Page text:
Luckily it was near the end of the day, anyway, so I only had to suffer a few hours of ignominy. Right?
WRONG. It can always get worse!
I'll tell you where they were. They were in the campus police office. Why were they there when I had not left campus since arriving at 8:30 that morning? I'll tell you. I had brought my personal laptop to work because my work computer had basically bitten the dust (oh, by the way, I finally got a new computer!), and I was afraid that, while I was in the front office helping with some work there, my co-worker would spontaneously leave our office to go do...something. Anything. "If you leave, lock the door," I told her. "I don't want my laptop to get stolen. I'll take my keys so I can get back in." So I did. My keys and I left my office that afternoon, but evidently only one of us made it back.
I shouldn't complain. Some kindhearted soul didn't want anybody snatching the keys, making a dash for the satellite parking lot, hitting the panic button to find which car the keys went to, and then making off with my sweet ride. (It's not that sweet. I mean, I like it, but it's not a BMW or anything. It's really just a pretty ok little car.) So somebody picked them up and turned them over to campus police. And I did manage to locate them. It just meant that I had to go through several hallways. Carrying the Lunchbox of Olfactory Doom. And then wait outside the police office for someone to come let me in.

Task statement:
Continue the story about the lost car keys above from its last sentence.

Raw data:

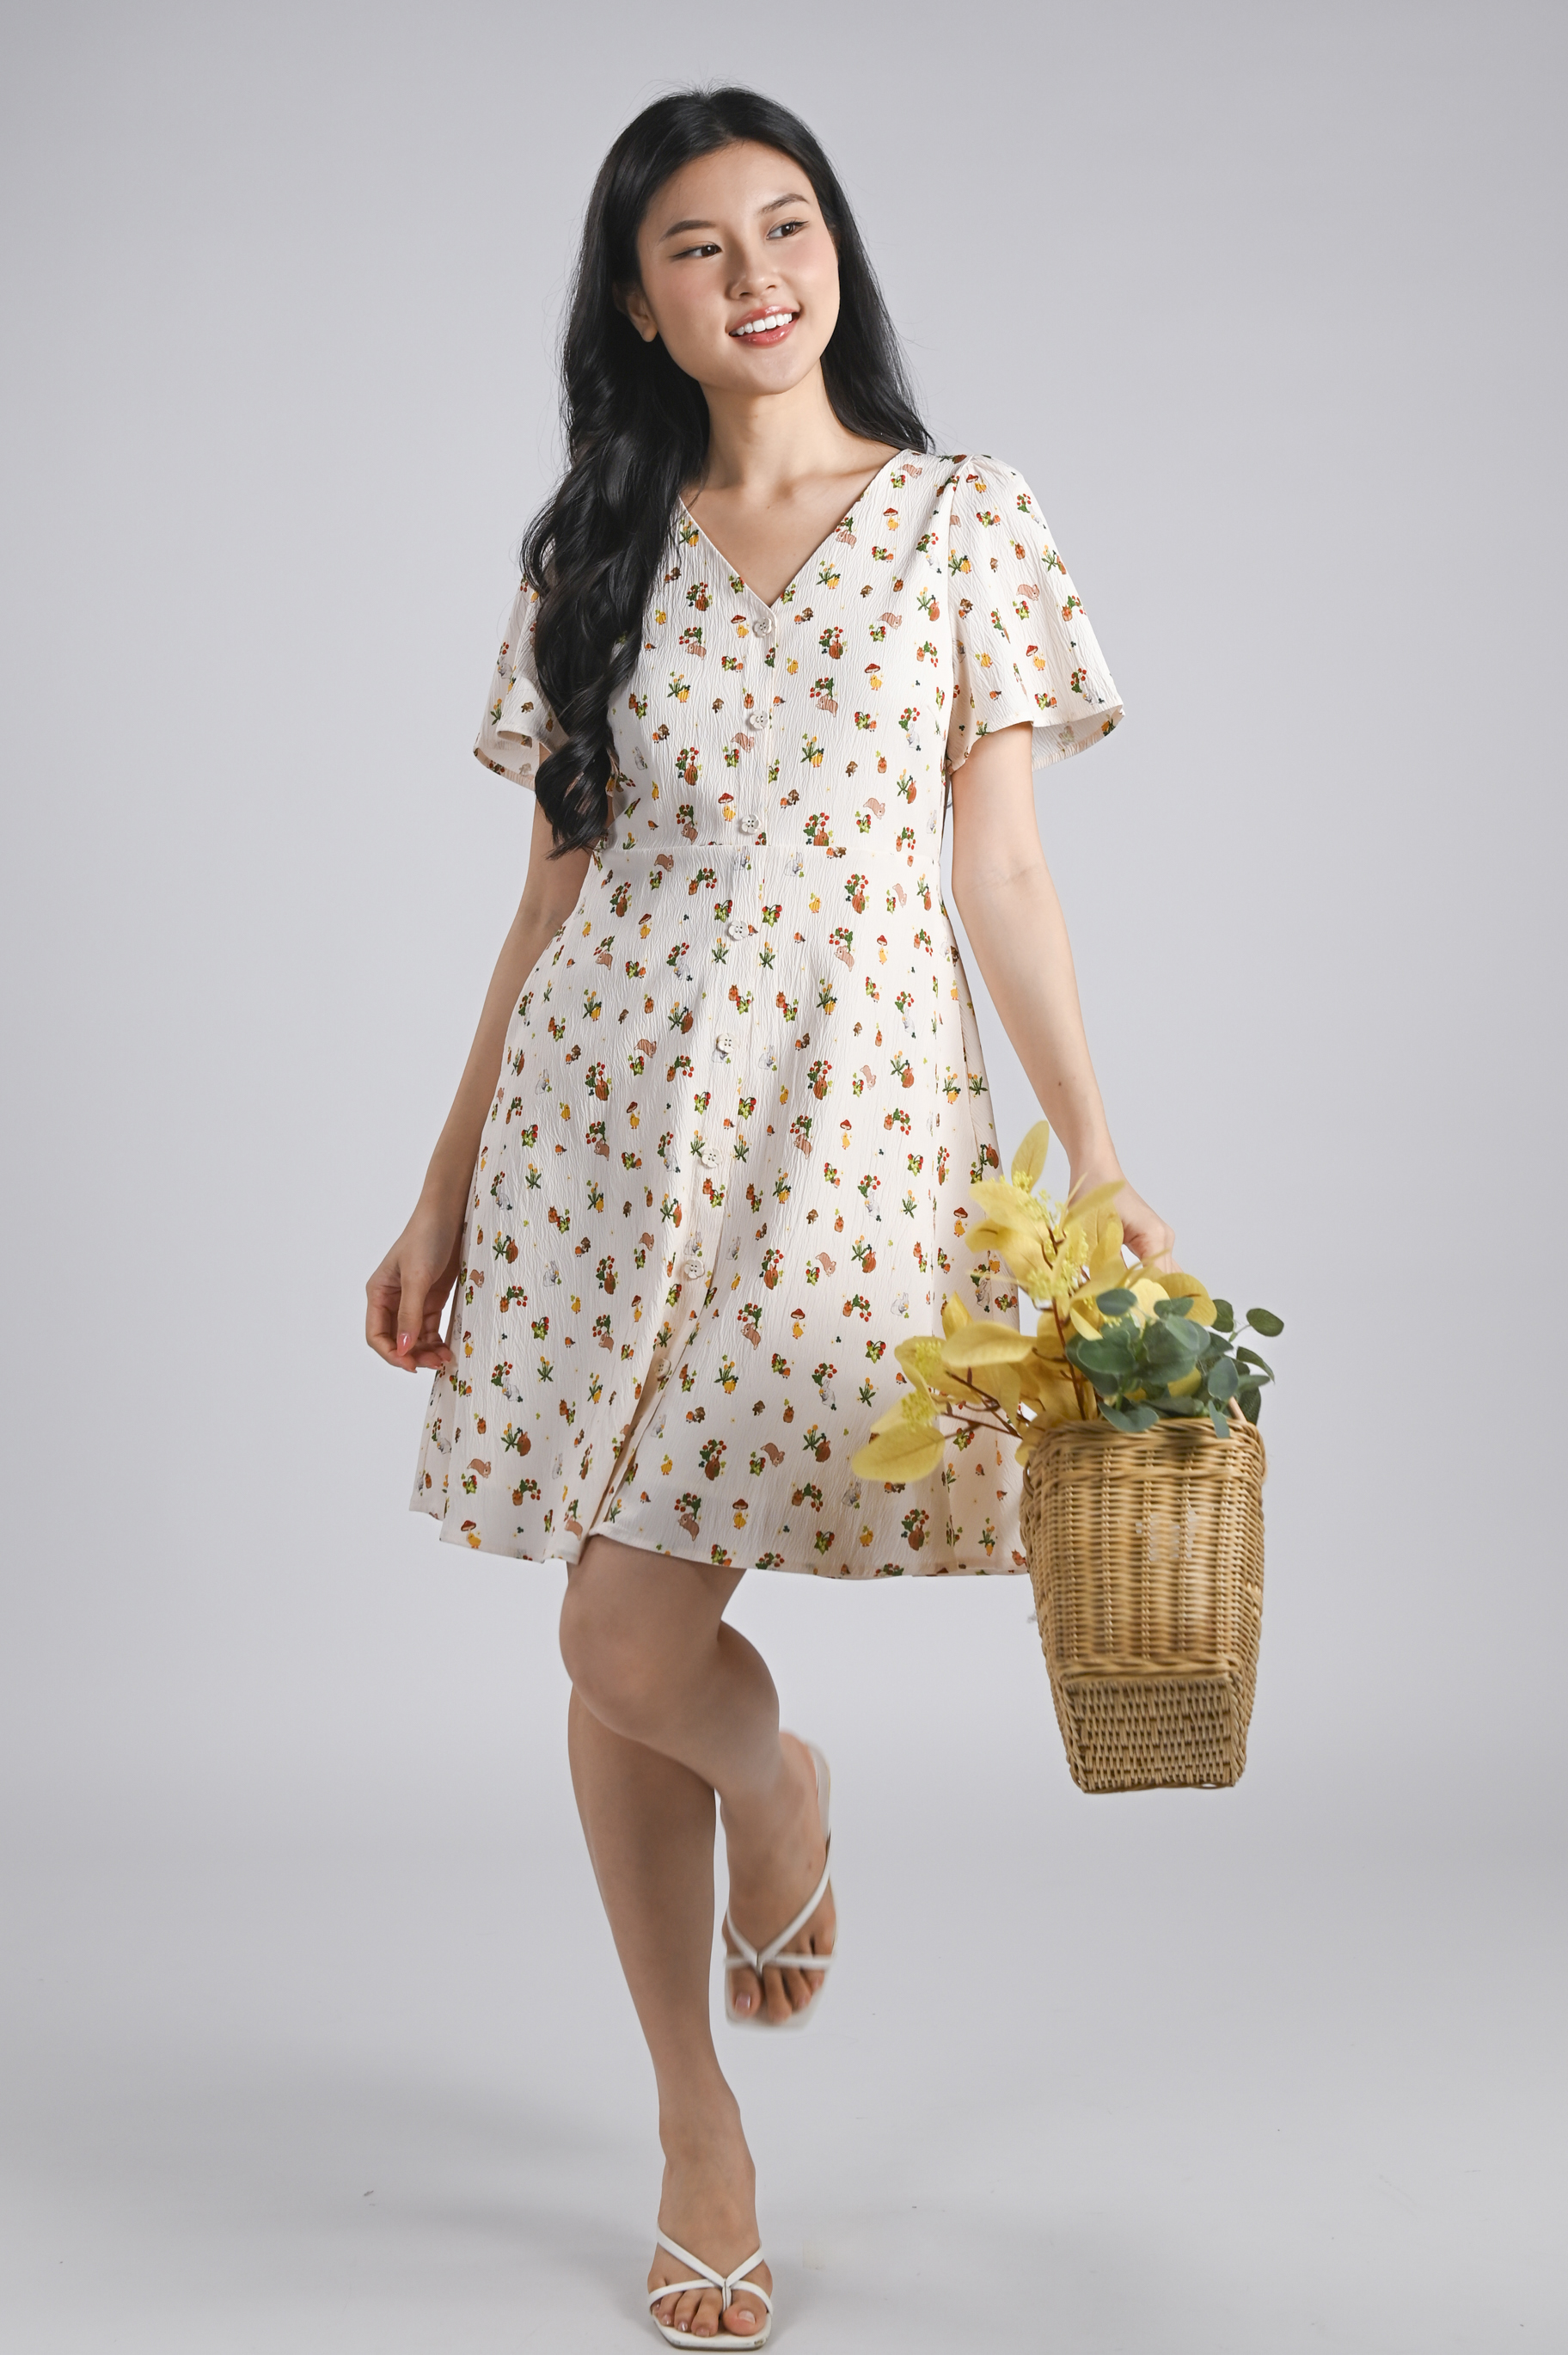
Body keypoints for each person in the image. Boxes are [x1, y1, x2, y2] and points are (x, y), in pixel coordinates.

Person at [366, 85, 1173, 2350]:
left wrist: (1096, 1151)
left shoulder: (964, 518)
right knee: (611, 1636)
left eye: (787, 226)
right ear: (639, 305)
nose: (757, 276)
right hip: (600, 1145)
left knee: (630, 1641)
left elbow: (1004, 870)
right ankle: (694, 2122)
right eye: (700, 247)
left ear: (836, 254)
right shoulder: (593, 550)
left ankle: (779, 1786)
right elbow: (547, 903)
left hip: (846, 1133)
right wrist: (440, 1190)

Response to this exercise:
I was sorely tempted to offer a disclaimer every time somebody walked by - "ugh, do you know what that smell is?" or "haha, one of the labs must be brewing something really icky today!" - but you know what they say. She who smelt it holds the snail-patterned satchel from which it emanated.
After I FINALLY got my keys and was FINALLY en route to my car, it hit me that really, this whole thing might have been an elaborate ruse to teach me a little compassion. There have been many, many occasions on which I have turned up my nose (or, more accurately, pinched it closed) when the first-year med students have come fresh from the cadaver lab to fill the entire shuttle with the smells of formaldehyde and dead people. I've even posted snipey facebook statuses about it. Facebook karma is a topic for another blog entry, but seriously. This time it was me. I stunk up the shuttle. I was disgusting. I almost died from embarrassment. I'm sure everyone else almost died from terrible smell. But from now on, I will embrace those haggard, smelly med students. Actually, I won't. That would probably make me gag. BUT. I will be more sympathetic for sure.
And that is the story of the day my pride was swallowed not by me, but by the evil stench of forgotten Tupperware.
Note: I actually have nothing to add to this monster of a long blog entry, but I felt weird leaving the post un-addendum-ed. So there. Now I can sleep tonight.